Etude du Tyranneau barbu : premier bilan

Initiées au printemps 2020, les prospections visant à rechercher le Tyranneau barbu sur les savanes situées à l’ouest de Macouria (hors centre spatial, qui fait l’objet d’une étude séparée) se sont achevées au mois de juin.

 

Tyranneau barbu – photo: R. Jantot

A l’issue d’une trentaine de sessions de prospection, ayant conduit à la visite de 27 savanes distinctes, 74 observations de Tyranneaux barbus ont été réalisées. L’espèce a été trouvée sur 4 nouvelles localités situées entre Kourou et Iracoubo, et dans le cadre du projet « Oiseaux de France », deux nouvelles mailles atlas 10×10 km viennent étoffer la carte de répartition de l’espèce en Guyane.
 

Paysage de Savane – photo: Gepog

 
Le bilan de cette étude est en demi-teinte. Bien qu’elle ait été détectée sur de nouvelles zones, l’espèce n’a été trouvée que sur un tiers des savanes a priori favorables visitées. Elle s’est avérée absente de secteurs entiers, notamment sur les savanes de Macouria ou celles situées à l’ouest d’Iracoubo. Le Tyranneau barbu est donc réellement localisé en Guyane : sa rareté outrepasse largement celle de ses habitats.

 

L’étude a permis d’identifier quatre sous-populations distinctes de l’espèce en Guyane, certaines étant très petites, donc fragiles.
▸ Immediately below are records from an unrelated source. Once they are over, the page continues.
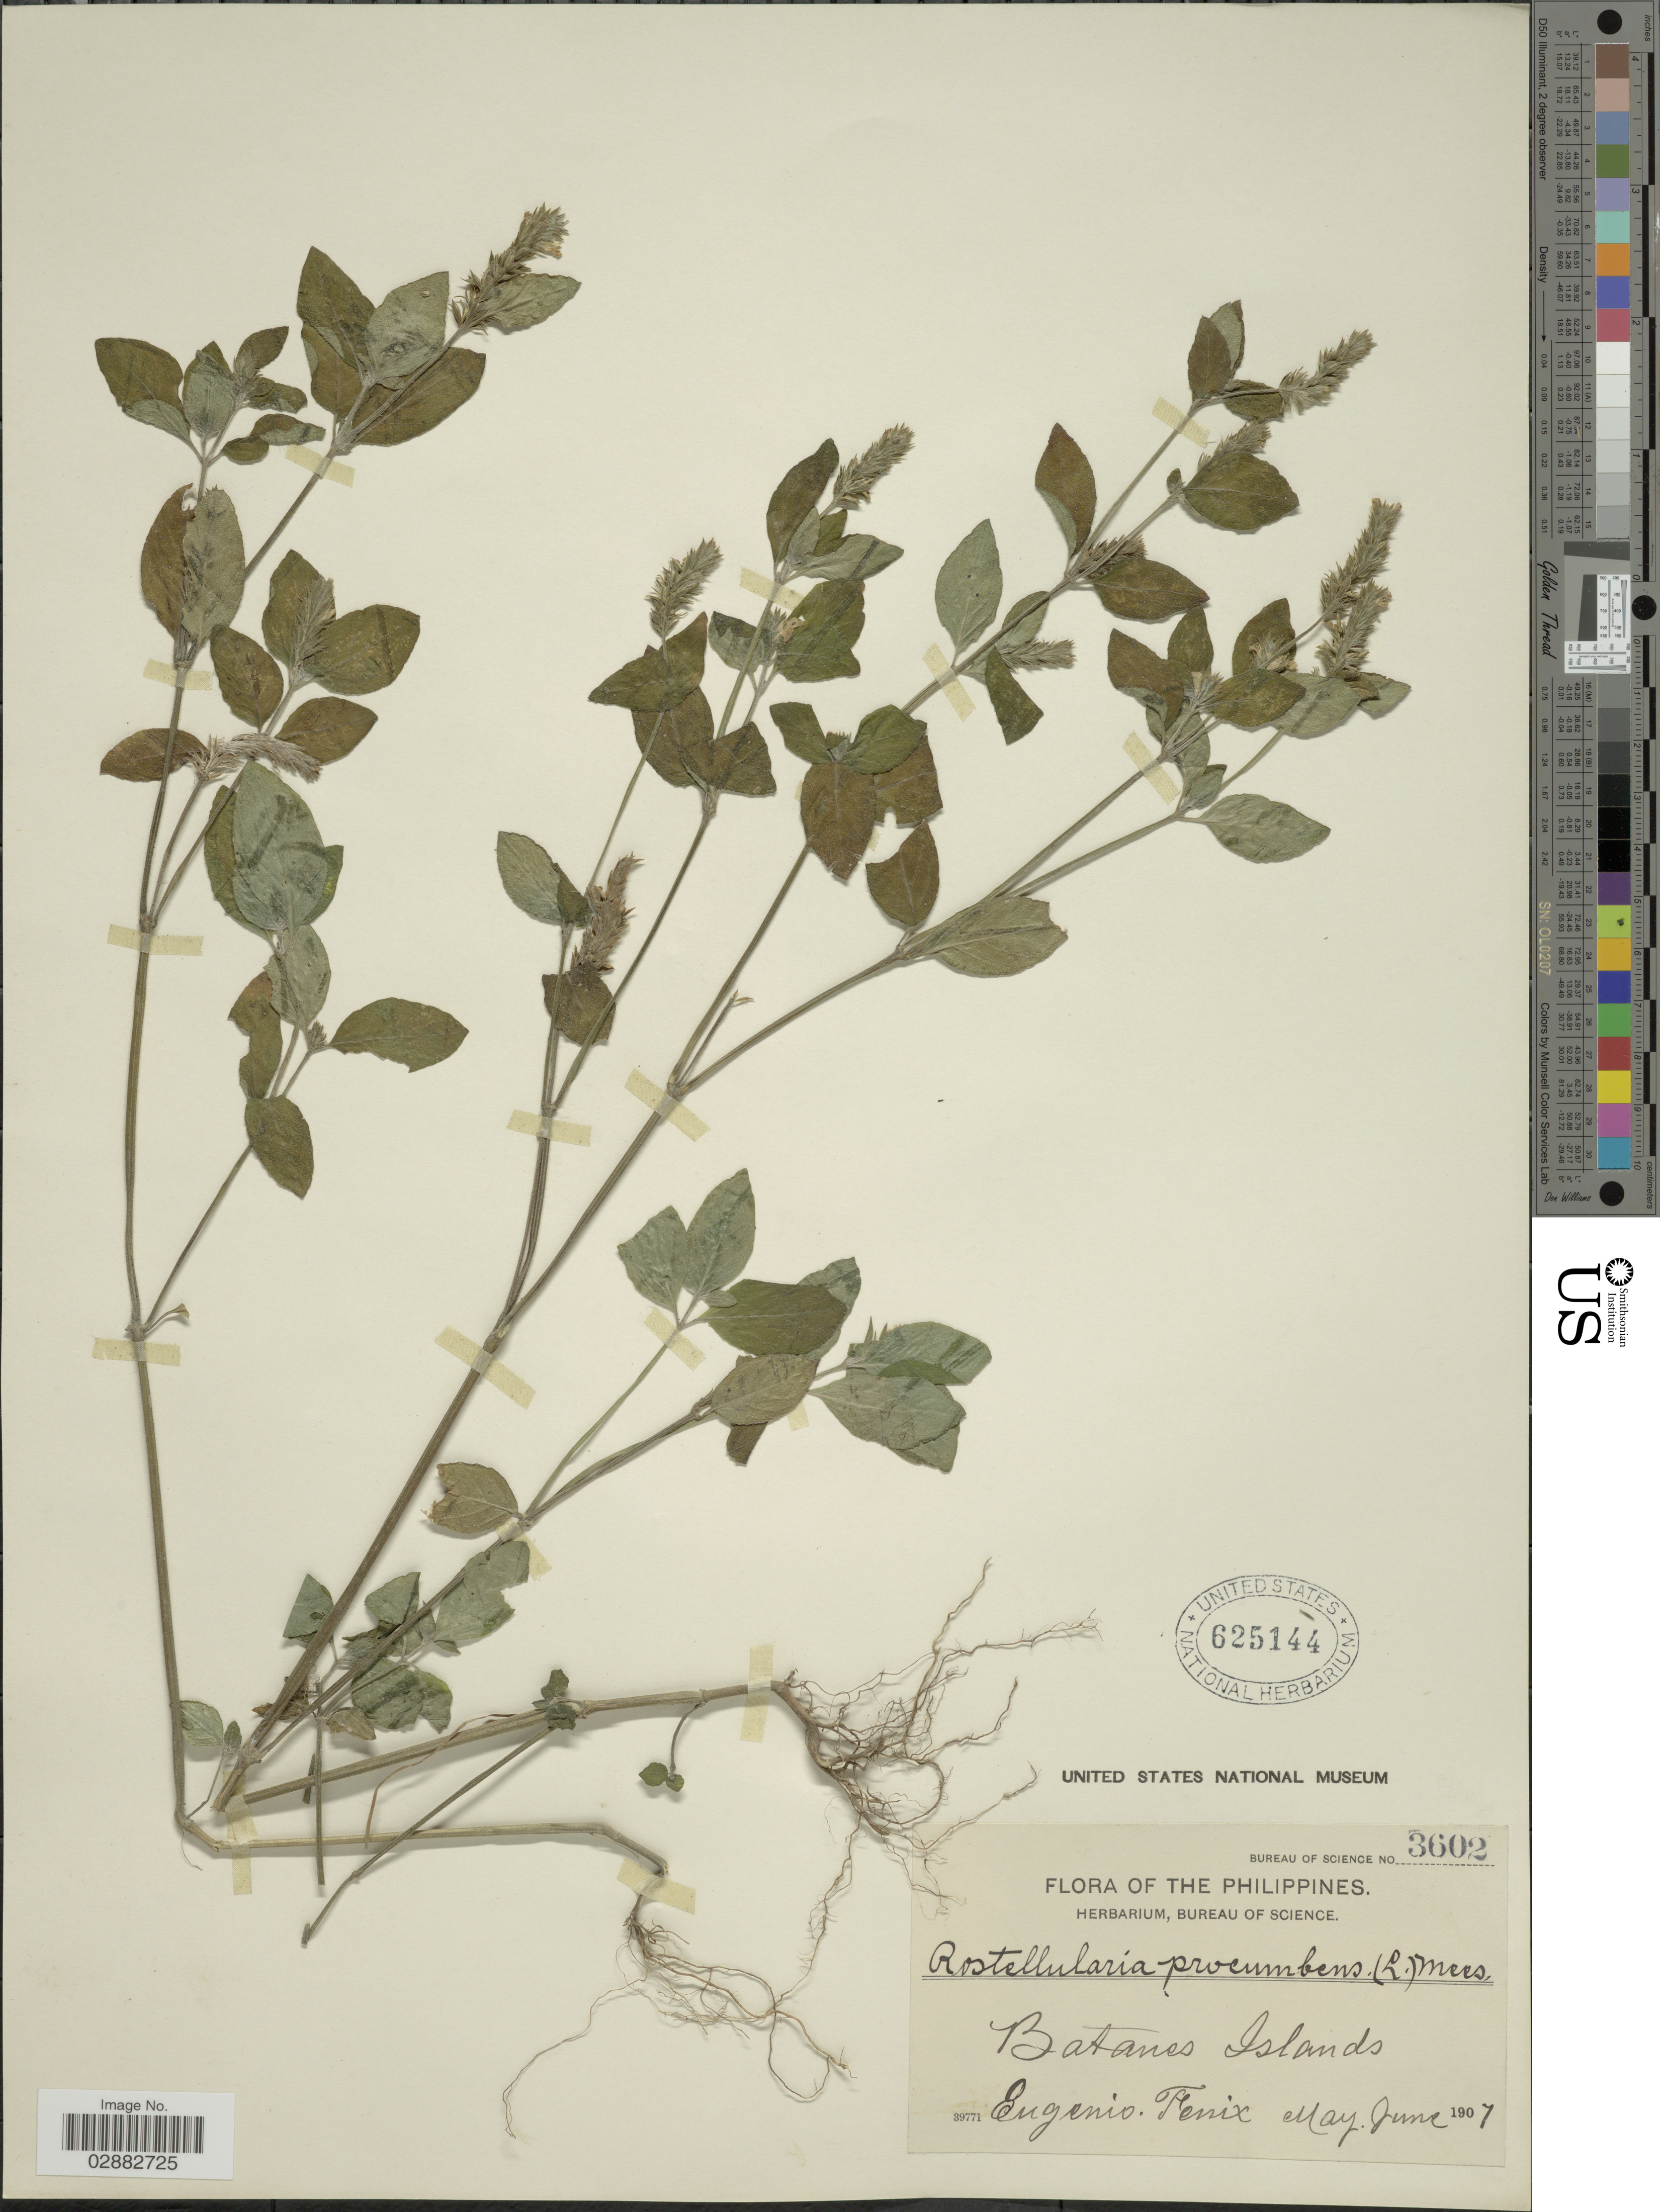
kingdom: Plantae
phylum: Tracheophyta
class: Magnoliopsida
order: Lamiales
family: Acanthaceae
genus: Justicia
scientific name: Justicia procumbens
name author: L.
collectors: E. Fénix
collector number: Bureau of Science 3602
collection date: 1907-05/1907-06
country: Philippines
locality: Batanes Islands.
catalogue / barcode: US 625144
Elle permet aussi et surtout de préciser l’effectif global de la population guyanaise : malgré les découvertes récentes, celui-ci reste probablement inférieur à 250 individus, ce qui est extrêmement faible. Le statut d’espèce « en danger critique d’extinction » semble donc parfaitement justifié pour le Tyranneau barbu en Guyane.

 

Suivi du Tyranneau barbu – photo: Gepog

En 2022 démarrera une nouvelle étude, axée sur l’écologie du tyranneau et se focalisant sur les savanes du CSG. Ces travaux préparent le terrain pour la rédaction d’un Plan National d’Actions (PNA) en faveur des oiseaux des savanes, qui permettra de définir et de mettre en œuvre des mesures de protection du Tyranneau barbu ainsi que des autres espèces menacées habitant les savanes.
Le GEPOG tient ici à remercier tous les bénévoles qui ont aidé, par leur accompagnement ou leur investissement personnel, à mener à bien cette étude. Bravo à tous ! 
 
Ce projet a été financé par l’OFB via le programme TEMEUM.